Adapting elections under duress

Advocates of mail voting say that the practice doesn’t have to disenfranchise voters of color. When Colorado moved to all-mail voting in 2013, one study by researchers at Stanford University, the University of California, Berkeley, and the University of Washington found that turnout rose among all groups, particularly in historically disenfranchised groups like voters of color.

But without data examining rejection rates by race, Smith cautions it’s not yet known if these problems persist in other all-mail states, too.

Advocates of mail voting say key reforms — including using software for signature verification, voter roll maintenance, automatic voter registration and giving people a chance to fix ballots with errors — can cut down on bias and disenfranchisement. Everyone agrees public education efforts by campaigns and public officials would help, too.

But with just weeks until voters start casting their ballots, time is running out to make changes.

“From our perspective, we just want voters to have a choice,” the ACLU’s Ho said. “I look and see at what happened in Georgia, with people voting after ... midnight during a pandemic, and we just can’t have that.”

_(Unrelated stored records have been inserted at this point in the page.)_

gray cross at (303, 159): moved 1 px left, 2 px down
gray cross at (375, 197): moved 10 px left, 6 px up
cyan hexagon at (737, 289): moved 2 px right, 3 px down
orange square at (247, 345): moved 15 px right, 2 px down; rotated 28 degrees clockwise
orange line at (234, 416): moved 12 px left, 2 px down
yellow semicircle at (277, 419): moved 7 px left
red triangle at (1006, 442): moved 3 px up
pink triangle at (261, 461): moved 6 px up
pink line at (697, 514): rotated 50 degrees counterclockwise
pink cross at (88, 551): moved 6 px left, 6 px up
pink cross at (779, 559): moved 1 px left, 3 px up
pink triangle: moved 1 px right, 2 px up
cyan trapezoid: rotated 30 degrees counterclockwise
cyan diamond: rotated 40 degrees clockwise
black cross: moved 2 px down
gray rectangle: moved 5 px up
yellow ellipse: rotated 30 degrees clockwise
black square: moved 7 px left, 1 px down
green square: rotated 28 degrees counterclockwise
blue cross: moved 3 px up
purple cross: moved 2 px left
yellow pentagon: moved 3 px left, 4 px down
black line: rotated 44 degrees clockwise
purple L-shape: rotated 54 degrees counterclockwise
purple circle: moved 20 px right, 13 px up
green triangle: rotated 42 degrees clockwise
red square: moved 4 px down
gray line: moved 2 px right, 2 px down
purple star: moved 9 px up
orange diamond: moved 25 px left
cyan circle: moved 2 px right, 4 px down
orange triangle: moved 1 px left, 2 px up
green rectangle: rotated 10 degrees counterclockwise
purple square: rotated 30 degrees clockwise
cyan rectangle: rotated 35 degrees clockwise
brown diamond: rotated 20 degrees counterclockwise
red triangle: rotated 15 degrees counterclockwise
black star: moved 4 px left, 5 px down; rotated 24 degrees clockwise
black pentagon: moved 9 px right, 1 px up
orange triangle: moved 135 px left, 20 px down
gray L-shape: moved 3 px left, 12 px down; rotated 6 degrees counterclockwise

In Georgia, a shortage of poll workers — who are usually senior citizens — led to last-minute closures, creating long lines and crowds at other locations. Some polling places saw their hours extended, while some voters still in line when the polls closed waited deep into the night to cast their ballots.

King, the voter in Georgia who encountered numerous hurdles during the primary, said she heard members of her community complain of malfunctioning technology, long lines and long drives. One of her friends waited more than two hours to vote.

“I kept thinking, ‘I don’t know if I would have made it that long,’” she said. “To me, voter discouragement is voter suppression."